Anyway, we're about at the end of that batch of scratch paper so I decided to send out another message asking for scratch paper, but this time I asked on our neighbourhood forum instead of our ward forum and it was such a good thing I did! I only got one response, from a man a few streets over, who I've never met. 

He said he could hook us up with as much paper as we could possibly ever want. He owns his own print shop and is drowning in paper that nobody wants!

So today Andrew went by his house and the man gave Andrew a box of coloured and fancy papers, cut to various sizes, including (much to Miriam's delight) watercolour paper! He also set along a big box (he said it was about 1000 sheets) of plain white paper, clean on both sides.

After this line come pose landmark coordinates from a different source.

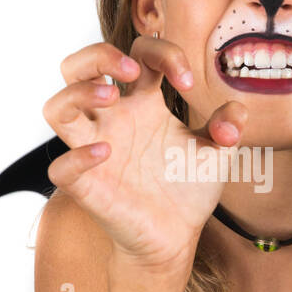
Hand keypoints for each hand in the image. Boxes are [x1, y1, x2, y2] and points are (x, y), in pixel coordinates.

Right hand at [42, 34, 248, 273]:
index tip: (187, 82)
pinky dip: (77, 157)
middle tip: (132, 70)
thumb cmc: (188, 188)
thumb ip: (229, 124)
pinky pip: (61, 167)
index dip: (162, 54)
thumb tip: (234, 113)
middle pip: (77, 67)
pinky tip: (106, 154)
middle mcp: (113, 120)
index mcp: (142, 103)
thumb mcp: (218, 152)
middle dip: (98, 54)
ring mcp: (94, 150)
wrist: (177, 237)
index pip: (138, 54)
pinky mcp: (86, 185)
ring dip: (79, 92)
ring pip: (56, 108)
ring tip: (112, 97)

Really it had been a set of office stationary that was printed with a typo in the address, but this kind man chopped off the printed part (losing only an inch or so of the page) leaving perfect white paper for the kids to draw on. 

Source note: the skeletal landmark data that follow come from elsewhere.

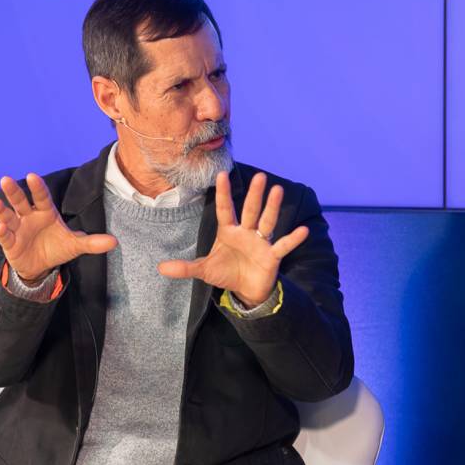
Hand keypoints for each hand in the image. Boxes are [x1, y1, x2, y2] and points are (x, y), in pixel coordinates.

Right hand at [0, 174, 116, 280]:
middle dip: (13, 191)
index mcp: (45, 212)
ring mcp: (17, 229)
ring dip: (1, 210)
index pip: (42, 197)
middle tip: (5, 179)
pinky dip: (1, 232)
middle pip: (20, 201)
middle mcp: (29, 217)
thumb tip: (114, 242)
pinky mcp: (10, 243)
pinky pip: (5, 236)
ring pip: (8, 216)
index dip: (37, 188)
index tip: (31, 176)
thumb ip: (92, 242)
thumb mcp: (75, 246)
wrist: (41, 267)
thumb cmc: (57, 248)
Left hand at [157, 171, 308, 306]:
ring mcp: (261, 242)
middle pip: (250, 210)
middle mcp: (246, 232)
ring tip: (278, 190)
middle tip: (260, 176)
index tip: (222, 174)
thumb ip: (184, 268)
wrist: (245, 290)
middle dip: (254, 194)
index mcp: (229, 232)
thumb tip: (160, 268)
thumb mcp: (204, 271)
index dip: (224, 193)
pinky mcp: (272, 256)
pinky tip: (304, 231)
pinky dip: (293, 239)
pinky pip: (283, 246)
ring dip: (272, 207)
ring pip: (267, 222)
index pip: (225, 209)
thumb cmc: (226, 273)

Useless for him but gold for us!

He also sent along some large rolls of poster paper (just the leftovers that are too small to print posters on but absolutely ginormous for colouring on).

The kids are in paper heaven and this man has no idea how much he's saved my homeschool mornings! Zoë and Alexander colour (intently) while the bigger kids are homeschooling (intently) and running out of paper has really put a damper on our morning...intensity. Now that we have a fresh supply of paper, I'm hoping those two little ones will return to making dozens of drawings instead of bugging everybody!

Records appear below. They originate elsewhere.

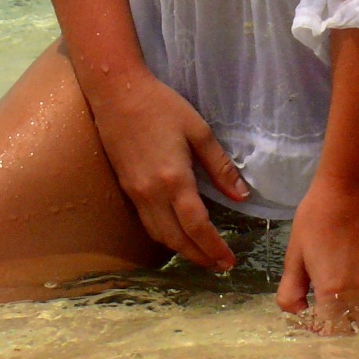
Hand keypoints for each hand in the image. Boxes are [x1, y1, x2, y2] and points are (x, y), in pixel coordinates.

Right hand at [88, 70, 248, 270]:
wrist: (117, 93)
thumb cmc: (161, 106)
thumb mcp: (198, 130)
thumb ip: (219, 166)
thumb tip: (241, 194)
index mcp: (174, 179)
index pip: (197, 226)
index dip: (214, 248)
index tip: (229, 261)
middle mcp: (152, 193)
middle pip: (177, 239)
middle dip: (200, 256)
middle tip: (220, 266)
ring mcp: (136, 193)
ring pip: (160, 235)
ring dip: (181, 250)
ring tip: (202, 255)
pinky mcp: (126, 188)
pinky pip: (147, 223)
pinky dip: (164, 236)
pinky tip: (176, 234)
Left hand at [277, 175, 358, 333]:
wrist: (352, 188)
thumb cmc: (317, 218)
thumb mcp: (294, 255)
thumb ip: (291, 291)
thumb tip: (298, 314)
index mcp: (332, 292)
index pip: (328, 334)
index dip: (319, 332)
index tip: (314, 321)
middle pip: (354, 332)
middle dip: (341, 329)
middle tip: (331, 314)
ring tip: (351, 309)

I did send this man a thank you text (Andrew was the one who went to pick up the paper, naturally) and he said I was welcome to his refuse at any time (though he imagined we wouldn't need more paper for quite some time, I think he'll be surprised how quickly we'll be back knocking on his door).

Sometimes (but only very rarely and only very briefly), I feel guilty about not letting my kids draw on beautiful new paper, but my frugal, environmentalist heart simply can't fathom the idea of doodling on a fresh piece of paper! Besides, I attended BYU's Books For Young Readers conference last month and Guy Francis, a Utah-based illustrator, said that you don't need beautiful tools to be an artist. Growing up he had a friend (turned illustrator) whose dad had a print shop and would supply him with cast-off stationary and he developed fine artistic skills on used paper and regular, ordinary pencils. So my kids are going to be just fine as well. And I won't have guilt over wasting paper because...we aren't wasting, we're reusing!